At its best, Rowell, Antonio, and Renzi’s She-Hulk lives just over the line into the uncanny from real life. It shines in those moments when the life of Jennifer Walters and the life of She-Hulk bleed together just enough to make the impossible mundane and the mundane impossible.
The first issue of the series begins with the perpetually unlucky Jen being confronted on the street by recurring foe (and current Disney+ crossover) Titania. Jen, in her civilian form, is already exhausted by before the dustup even begins. There’s an air of professional and personal regard: Titania agrees to wait for Jen to take off her business skirt and jacket, so they won’t be torn to shreds.
During the fight, with a familiarity of a longtime acquaintance and the experience of a criminal welfare attorney, She-Hulk checks in with Titania: how is her marriage, does she have an apartment, is she okay?
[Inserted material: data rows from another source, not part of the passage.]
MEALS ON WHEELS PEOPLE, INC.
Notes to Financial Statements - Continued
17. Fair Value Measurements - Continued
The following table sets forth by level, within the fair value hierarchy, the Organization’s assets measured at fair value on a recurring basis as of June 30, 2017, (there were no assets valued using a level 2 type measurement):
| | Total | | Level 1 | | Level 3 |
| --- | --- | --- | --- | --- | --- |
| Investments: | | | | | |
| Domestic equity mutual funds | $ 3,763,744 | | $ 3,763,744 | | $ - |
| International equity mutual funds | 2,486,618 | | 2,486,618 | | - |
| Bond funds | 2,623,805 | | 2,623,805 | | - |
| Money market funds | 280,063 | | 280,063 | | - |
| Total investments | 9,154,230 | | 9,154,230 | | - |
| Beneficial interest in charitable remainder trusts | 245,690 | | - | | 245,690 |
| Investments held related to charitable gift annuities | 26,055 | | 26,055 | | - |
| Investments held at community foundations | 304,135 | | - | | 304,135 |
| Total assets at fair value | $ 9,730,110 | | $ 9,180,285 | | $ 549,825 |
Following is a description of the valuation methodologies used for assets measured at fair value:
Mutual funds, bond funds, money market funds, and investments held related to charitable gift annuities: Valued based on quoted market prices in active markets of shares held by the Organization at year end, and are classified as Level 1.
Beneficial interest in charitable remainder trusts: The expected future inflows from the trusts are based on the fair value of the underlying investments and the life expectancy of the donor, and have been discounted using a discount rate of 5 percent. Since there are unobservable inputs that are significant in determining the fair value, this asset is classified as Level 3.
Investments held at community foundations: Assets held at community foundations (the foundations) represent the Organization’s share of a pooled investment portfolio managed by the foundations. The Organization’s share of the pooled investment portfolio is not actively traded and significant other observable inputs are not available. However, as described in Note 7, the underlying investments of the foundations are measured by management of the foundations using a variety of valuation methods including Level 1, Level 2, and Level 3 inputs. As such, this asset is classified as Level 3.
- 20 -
There is a respect, a concern for the other’s welfare. The two of them have a personal, emotional investment in one another — they are as close to friends as comic-book rivals might be.
With her super-heroing life and her professional, civilian life perpetually colliding, Jennifer Walters can’t help living a life unlike those of her Marvel peers. Few superheroes find themselves open to the sort of personal investment with their ‘villains’ like she does, because none of them walk that thin line between “super” and “human”.
Jen, Again is filled with very human concerns. It’s got the now-standard She-Hulk career concerns, it’s got the powered BFFs and pop-ins; even its primary, tense arc — the sudden and mysterious appearance of the long-dead Jack of Hearts — carries with it a civilian, human trapping. Having appeared in Jen’s (borrowed) apartment, Jack becomes the superhero equivalent of a house guest (with a will-they-won’t-they vibe).
This means, of course, that fans expecting the major Hulk-outs and stone-breaking action that could be applicable to the character might find the book moving at a slower, more intimate pace. Outside of the super-human fight club She-Hulk forms with Titania — a way of blowing off steam that, dangerously, takes place on an active construction site — the book focuses more on cosmic-tinged domestic mystery than super-villain attacks.
That’s what makes this book so exciting and compelling, of course. It’s a lovely, unique book that looks to carve out its own place, not just in the current slate of Marvel books but in the long line of (mostly) fan-favorite She-Hulk runs. Jen Again, then, offers a gentler but deeply rich new chapter. No gimmicks, no relying on what came before. Simply good.